How does all of this information apply to Fortify Foundation and, more specifically, those we serve, the Christian schools? We want to see this rule book changed. We want to see charitable giving go above 2% in the GDP. We want to change the way the world looks at nonprofits and their impact, and change the scale of fundraising and investing that nonprofits have been held up against until now. As a nonprofit foundation, we take the liberty to invest in our overhead in order to scale our own growth. This allows us to have a more significant impact on Christian schools across the nation in the long run. We invest in advertising and marketing initiatives, we hold fundraising events such as our yearly gala, and we grow our reach through our podcast, social media, and this very magazine, all with the intention of taking that return on investment and pouring it into our mission of serving Christian schools. We are growing and scaling our own endowment fund, just as we advise our partnered schools to do. This endowment fund is a long-term investment, something we established to ensure that the future of our nonprofit is secure for as long as God allows. People often want to see their donations go directly to the cause they are contributing, but we strive to educate our own donors to see the value in investing those donations for the future through our endowment, making a much larger impact than they would be standing alone.
This is exactly what we want to see for our partnered schools. We want Christian schools to see the value in investing in themselves for the long term. While you may not reap the benefits of your endowment fund in the immediate, the long-term benefits of that fund will far exceed any other short-term fundraiser.
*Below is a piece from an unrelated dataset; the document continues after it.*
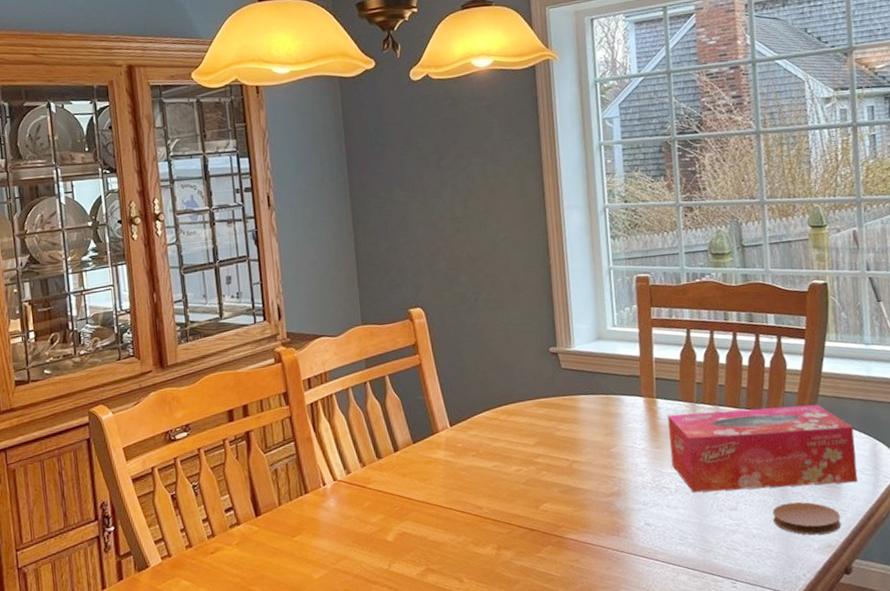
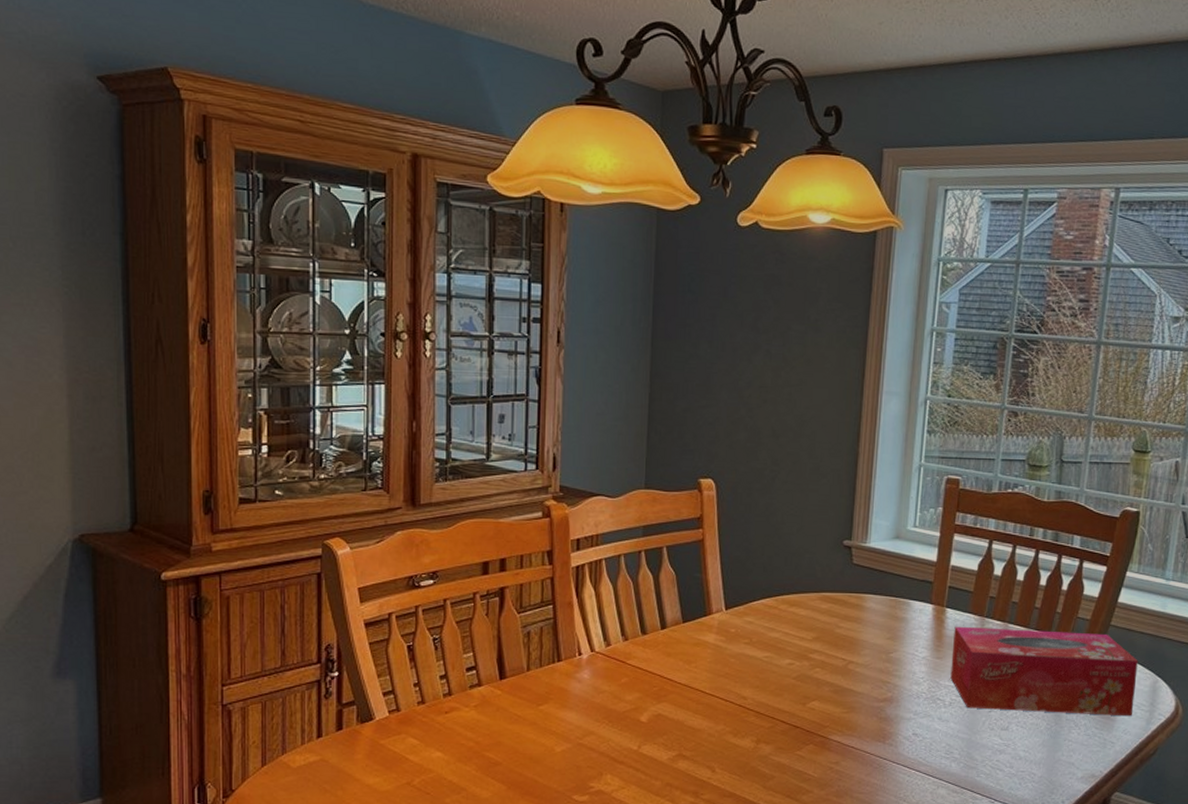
coaster: present [772,502,841,535] -> none [1042,729,1109,764]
We encourage our schools to invest in themselves through fundraising and marketing initiatives that promote their endowment fund and invite others to become a part. We teach our partners to educate their donors on the benefits of a gift to their endowment, its lasting effects, and even unique ways they can contribute through planned giving. While they may not see their donation put into action right away, they will see their donation grow year over year in the fund and can rest assured its lasting impact will be more significant than their original donation.
If you haven’t yet considered opening an endowment fund with Fortify Foundation, I challenge you to consider what investing in your school today could do for the future generations who come through your doors.